Le Secret du Pont aux Larmes
Un homme au front pâli, courbé sous les outrages
Des ans et du chagrin qui ronge les destins,
Cherchait en vain l’éclat des matins enfantins.
Son pinceau, frémissant comme un cœur en détresse,
Effleurait la toile où naissait une promesse,
Mais l’inspiration, fuyant son âme en deuil,
Glissait entre ses doigts ainsi qu’un sombre écueil.
La pluie en filaments tissait son écheveau,
Diluant les couleurs du crépuscule faux.
Soudain, sous un pavé que le temps avait fendu,
Un pli jauni surgit, par la brise rendu.
Une lettre oubliée, froissée par les années,
Dont l’encre pâlissait en larmes constellées,
Se déploya dans l’air chargé de souvenirs,
Comme un spectre dansant au gré des déplaisirs.

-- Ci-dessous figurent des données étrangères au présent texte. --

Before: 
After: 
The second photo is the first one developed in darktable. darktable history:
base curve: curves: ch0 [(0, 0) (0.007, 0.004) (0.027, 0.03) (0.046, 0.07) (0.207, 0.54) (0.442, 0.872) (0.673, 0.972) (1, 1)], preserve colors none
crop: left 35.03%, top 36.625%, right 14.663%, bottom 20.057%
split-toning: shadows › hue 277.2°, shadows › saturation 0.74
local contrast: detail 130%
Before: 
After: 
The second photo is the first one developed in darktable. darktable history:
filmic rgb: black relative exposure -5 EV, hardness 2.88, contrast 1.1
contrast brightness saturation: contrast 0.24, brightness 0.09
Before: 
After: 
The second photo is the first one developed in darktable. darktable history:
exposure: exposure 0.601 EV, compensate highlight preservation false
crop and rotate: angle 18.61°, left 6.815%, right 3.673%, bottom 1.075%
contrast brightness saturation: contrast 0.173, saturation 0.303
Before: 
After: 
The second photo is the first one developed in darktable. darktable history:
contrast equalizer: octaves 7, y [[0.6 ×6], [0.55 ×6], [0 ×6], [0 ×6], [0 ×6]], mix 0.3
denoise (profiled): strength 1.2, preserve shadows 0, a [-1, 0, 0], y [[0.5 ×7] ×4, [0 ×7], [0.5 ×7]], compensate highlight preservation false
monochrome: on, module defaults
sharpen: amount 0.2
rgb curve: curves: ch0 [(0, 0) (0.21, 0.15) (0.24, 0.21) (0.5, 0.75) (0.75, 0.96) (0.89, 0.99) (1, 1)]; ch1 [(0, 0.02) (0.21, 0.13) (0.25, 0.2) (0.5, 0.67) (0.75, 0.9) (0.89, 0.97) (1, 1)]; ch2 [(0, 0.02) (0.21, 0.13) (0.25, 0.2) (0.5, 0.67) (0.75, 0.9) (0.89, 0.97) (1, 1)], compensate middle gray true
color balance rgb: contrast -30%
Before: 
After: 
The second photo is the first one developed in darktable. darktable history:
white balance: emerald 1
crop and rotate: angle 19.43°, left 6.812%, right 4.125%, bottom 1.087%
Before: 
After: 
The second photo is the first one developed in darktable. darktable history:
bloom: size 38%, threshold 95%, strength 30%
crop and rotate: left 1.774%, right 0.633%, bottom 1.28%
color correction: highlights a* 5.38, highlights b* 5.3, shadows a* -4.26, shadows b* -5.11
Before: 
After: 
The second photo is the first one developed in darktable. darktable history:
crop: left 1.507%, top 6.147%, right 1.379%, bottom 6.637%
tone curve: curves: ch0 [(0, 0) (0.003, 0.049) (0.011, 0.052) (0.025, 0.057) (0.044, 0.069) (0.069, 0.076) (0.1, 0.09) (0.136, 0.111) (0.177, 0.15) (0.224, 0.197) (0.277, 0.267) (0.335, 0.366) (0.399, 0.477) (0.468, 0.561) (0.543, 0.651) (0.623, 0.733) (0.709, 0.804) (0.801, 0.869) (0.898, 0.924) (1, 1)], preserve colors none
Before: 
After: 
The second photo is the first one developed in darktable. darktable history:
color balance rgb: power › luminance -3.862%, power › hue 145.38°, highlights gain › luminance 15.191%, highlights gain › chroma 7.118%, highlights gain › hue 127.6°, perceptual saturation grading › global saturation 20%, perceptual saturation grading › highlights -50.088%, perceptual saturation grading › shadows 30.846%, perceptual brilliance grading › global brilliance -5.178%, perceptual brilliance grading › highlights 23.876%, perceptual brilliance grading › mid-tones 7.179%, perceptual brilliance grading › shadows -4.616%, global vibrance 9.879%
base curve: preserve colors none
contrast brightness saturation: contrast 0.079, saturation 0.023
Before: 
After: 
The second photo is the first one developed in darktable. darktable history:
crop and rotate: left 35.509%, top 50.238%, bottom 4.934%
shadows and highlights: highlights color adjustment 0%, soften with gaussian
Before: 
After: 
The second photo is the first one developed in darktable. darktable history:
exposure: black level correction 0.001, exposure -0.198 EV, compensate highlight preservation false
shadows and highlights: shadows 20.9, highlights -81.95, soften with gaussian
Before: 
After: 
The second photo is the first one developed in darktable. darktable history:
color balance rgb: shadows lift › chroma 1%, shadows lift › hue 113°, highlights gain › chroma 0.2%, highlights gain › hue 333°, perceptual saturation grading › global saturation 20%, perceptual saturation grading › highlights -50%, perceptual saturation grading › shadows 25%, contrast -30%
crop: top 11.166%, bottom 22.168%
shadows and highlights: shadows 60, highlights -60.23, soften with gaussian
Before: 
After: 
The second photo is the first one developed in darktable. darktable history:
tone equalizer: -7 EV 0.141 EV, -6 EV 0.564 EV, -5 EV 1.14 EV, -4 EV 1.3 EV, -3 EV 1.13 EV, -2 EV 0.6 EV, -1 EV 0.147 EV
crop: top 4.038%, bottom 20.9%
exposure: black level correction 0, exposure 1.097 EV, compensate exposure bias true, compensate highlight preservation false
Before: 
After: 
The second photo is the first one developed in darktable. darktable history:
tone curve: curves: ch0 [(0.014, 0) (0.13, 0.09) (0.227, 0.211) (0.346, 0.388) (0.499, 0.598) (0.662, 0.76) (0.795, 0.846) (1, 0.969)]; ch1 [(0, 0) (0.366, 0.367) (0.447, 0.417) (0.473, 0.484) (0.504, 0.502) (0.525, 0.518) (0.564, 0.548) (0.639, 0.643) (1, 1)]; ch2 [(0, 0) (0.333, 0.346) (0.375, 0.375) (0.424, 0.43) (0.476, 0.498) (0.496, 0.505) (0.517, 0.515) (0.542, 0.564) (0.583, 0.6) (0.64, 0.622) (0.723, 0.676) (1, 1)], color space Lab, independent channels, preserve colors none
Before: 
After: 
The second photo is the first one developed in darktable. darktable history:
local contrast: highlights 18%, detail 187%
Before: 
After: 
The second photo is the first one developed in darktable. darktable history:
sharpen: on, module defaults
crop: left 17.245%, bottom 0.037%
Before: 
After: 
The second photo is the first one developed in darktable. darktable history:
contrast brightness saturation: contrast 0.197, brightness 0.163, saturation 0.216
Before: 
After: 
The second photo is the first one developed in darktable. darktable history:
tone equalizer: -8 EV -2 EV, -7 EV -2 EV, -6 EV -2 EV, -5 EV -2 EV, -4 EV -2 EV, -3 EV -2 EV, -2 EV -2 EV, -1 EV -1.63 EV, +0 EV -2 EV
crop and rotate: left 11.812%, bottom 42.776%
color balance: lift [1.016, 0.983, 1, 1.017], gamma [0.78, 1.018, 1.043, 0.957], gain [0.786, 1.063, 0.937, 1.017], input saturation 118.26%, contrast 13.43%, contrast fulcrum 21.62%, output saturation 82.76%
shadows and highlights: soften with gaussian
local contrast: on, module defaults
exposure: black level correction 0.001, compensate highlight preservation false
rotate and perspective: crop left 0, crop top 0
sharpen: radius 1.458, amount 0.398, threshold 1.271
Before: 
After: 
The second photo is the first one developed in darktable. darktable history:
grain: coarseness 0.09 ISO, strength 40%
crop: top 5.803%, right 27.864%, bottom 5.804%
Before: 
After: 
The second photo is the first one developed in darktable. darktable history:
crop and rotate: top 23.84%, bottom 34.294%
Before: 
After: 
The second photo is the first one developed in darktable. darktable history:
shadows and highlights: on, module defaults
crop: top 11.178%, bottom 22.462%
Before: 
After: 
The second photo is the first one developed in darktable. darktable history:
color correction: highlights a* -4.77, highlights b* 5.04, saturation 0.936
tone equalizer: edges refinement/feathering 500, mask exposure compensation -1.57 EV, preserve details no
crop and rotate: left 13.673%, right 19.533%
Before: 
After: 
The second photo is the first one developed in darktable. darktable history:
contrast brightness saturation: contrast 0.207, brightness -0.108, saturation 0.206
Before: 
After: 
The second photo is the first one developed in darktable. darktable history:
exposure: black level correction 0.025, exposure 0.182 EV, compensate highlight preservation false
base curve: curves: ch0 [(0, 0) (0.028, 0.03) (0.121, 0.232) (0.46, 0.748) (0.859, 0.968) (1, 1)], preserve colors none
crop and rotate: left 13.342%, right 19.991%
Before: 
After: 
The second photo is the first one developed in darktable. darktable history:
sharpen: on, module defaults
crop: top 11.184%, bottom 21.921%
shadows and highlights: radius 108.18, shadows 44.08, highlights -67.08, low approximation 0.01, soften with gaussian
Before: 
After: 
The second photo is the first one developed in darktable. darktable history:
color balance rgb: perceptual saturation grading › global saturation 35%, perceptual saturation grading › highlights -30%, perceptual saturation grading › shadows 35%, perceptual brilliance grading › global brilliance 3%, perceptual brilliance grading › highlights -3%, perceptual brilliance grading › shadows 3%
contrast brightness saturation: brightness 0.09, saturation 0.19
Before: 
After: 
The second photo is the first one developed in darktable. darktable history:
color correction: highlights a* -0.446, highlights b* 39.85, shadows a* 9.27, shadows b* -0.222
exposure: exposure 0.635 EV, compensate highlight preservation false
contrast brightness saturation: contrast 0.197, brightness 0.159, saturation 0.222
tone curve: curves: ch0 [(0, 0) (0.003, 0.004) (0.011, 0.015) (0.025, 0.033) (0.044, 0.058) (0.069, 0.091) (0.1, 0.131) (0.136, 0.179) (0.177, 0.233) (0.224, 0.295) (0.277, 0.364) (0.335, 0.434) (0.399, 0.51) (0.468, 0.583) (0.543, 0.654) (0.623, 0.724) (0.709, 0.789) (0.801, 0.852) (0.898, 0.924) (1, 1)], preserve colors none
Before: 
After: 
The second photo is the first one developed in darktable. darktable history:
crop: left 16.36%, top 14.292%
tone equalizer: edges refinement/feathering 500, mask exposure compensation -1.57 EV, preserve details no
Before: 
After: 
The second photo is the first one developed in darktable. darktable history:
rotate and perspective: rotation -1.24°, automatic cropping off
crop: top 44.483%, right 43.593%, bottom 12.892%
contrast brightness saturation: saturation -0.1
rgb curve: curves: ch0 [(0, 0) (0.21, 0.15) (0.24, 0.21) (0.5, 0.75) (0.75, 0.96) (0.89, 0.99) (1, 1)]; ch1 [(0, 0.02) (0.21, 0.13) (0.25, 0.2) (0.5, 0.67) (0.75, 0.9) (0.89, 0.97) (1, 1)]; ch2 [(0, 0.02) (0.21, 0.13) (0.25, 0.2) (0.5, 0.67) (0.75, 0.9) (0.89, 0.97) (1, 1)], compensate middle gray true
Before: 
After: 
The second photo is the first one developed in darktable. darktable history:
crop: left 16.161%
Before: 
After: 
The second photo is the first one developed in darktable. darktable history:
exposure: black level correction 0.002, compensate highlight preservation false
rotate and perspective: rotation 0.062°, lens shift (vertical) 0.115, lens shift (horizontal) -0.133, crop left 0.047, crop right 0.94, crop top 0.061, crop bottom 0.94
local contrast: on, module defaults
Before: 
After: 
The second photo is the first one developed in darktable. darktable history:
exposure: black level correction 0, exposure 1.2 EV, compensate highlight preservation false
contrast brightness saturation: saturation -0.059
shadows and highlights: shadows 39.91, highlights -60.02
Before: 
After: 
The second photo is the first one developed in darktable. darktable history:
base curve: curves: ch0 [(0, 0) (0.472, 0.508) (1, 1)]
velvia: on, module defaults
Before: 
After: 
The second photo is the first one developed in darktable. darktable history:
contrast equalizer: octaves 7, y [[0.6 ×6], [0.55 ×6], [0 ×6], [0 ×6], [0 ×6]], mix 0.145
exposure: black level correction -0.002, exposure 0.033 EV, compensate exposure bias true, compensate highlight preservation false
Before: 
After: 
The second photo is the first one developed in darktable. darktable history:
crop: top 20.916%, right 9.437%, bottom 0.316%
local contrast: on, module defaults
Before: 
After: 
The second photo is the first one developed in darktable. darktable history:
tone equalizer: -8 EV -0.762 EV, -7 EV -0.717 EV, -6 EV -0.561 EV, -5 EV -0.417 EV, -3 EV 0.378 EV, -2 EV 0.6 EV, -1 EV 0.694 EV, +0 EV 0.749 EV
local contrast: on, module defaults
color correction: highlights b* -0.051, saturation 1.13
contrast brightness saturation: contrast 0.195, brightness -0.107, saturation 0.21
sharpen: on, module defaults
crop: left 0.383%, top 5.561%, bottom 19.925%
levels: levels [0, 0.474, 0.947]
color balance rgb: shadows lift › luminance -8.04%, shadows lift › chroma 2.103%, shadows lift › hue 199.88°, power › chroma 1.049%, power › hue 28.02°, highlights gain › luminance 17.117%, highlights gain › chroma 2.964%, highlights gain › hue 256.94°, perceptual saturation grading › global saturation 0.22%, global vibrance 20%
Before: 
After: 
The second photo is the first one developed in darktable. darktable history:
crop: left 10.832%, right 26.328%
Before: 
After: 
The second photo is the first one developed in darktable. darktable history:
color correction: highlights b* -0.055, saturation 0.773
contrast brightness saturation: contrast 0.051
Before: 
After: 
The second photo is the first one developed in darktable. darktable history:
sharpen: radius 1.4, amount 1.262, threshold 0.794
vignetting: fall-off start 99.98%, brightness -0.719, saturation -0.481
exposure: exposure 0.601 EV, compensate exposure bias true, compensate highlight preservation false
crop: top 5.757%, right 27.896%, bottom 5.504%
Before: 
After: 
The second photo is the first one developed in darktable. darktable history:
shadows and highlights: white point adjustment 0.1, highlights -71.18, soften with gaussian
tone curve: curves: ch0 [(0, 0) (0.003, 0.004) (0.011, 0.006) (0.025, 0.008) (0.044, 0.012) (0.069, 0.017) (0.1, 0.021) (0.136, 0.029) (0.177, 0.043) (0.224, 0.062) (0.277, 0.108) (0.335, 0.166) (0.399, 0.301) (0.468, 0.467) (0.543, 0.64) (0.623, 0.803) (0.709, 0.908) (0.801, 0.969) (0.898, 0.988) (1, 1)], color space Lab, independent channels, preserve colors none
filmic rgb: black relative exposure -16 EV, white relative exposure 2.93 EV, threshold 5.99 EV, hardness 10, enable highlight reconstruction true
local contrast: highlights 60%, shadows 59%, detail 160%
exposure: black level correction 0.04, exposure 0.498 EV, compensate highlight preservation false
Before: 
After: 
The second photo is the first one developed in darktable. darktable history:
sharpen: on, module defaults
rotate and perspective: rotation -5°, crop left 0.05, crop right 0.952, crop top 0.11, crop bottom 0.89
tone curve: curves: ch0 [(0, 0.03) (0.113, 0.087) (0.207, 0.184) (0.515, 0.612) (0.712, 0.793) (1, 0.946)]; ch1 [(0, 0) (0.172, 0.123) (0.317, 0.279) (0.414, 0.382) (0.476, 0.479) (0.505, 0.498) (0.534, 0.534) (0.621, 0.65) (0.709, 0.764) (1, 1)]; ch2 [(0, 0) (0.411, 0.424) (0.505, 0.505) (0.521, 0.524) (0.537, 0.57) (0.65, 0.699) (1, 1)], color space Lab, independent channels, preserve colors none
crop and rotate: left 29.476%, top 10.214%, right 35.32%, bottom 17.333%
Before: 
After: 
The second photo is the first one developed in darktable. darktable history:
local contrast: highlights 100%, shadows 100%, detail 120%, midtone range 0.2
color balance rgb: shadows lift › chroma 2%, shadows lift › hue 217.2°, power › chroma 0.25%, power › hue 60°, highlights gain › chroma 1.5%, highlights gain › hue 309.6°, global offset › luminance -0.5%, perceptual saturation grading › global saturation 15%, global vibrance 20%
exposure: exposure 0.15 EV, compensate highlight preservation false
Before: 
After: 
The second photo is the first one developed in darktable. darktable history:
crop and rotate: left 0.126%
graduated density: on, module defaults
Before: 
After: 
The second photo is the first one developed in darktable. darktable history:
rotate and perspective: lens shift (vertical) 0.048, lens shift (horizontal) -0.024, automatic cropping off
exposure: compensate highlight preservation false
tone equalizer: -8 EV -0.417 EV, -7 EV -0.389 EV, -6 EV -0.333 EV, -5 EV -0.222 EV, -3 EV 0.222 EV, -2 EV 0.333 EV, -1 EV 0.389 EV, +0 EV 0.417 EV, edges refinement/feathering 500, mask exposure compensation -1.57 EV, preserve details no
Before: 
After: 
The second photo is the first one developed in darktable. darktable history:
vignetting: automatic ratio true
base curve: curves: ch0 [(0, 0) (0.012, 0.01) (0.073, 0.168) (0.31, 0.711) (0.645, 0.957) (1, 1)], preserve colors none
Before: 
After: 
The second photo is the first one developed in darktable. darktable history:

« À l’ami des matins où le ciel prend feu,
À celui qui suspend les astres à son jeu,
Je confie ces mots où mon secret repose :
Vois-tu l’ombre qui danse au creux des apothéoses ?
Chaque trait de lumière est un soupir étouffé,
Chaque ombre sur ton cœur un baiser échoué.
Je suis l’âme du pont où s’accroche ta peine,
Celle qui t’observait peindre chaque semaine.
Tu cherchais la beauté dans les reflets de l’eau,
Ignorant que mes yeux suivaient chaque pinceau.
Mon amour était nu comme un ciel sans étoiles,
Brûlant sans flamme visible au fond de tes entrailles.
Mais le sort, ce maraud aux serres de cristal,
A scellé mon destin d’un sceau monumental :
Un mal silencieux, rongeur de destinées,
M’a liée à la terre avant la fin des années.
Adieu, toi qui donnais aux nuits leurs parures,
Je pars où les vivants ne tracent pas de lignes.
Cherche au-delà du voile où les rêves s’enfuient,
La caresse d’un souffle à ton chevet qui luit. »
Le peintre, foudroyé par l’aveu qui l’embrase,
Reconnaît dans ces mots une voix, une extase
Perdue : celle d’Eugénie aux cheveux d’ébène,
Croisée vingt ans plus tôt sur ce même domaine.
Il revoit son visage en clair-obscur sculpté,
Ses regards où dansaient des soleils arrêtés,
Ce sourire deviné plus qu’il ne fut offert,
Et ce rendez-vous manqué qui perça son hiver.
Elle attendait en vain sous l’orage qui gronde,
Lui, prisonnier d’un bal aux dorures immondes,
Où le rire mondain couvrait l’appel de l’âme…
Depuis, chaque coup de pinceau fut un drame.
La lettre tremble encore entre ses doigts glacés,
Tandis que le passé, en vagues déchaînées,
Submerge le présent d’une marée de brume.
Il contemple soudain la funèbre coutume
Des jours vides passés à caresser l’absence,
À peindre sans comprendre la vraie souffrance.
Son œuvre entière n’est qu’un long cri vers celle
Dont il avait scellé le sort d’un coup d’aile.
La nuit tombe en lambeaux sur les eaux taciturnes,
Le vent mêle ses pleurs aux sanglots nocturnes.
Il saisit son couteau aux lames de lumière,
Celui qui tranchait net les fils de la matière,
Et dans un geste lent où s’unit l’infini,
Incise son poignet où coule un flux terni.
Le sang, rouge reflet des passions enfuies,
Se mêle à l’eau qui porte les rêves inouïs.
« Eugénie, attends-moi dans les jardins d’éther,
Je viens te retrouver par-delà le mystère.
Nos âmes danseront sur les ruines du temps,
Libres des lourds secrets que traînent les vivants. »
Son corps glisse doucement vers les ondes voraces,
Tandis que disparaît l’ultime trace de grâce.
Le pont demeure, témoin des amours damnées,
Gardien des cœurs brisés et des lettres condamnées.
Au matin, on trouva la palette souillée,
Où le rouge et le noir dansaient en dérouillée,
Et la lettre ouverte aux phrases délavées,
Qui seuls savaient l’amour que deux âmes bravées
Avaient porté tel un fardeau de diamant,
Trop lourd pour les fragiles épaules du moment.
Depuis, quand la bruine enveloppe les pierres,
On dit qu’un double soupir trouble les rivières.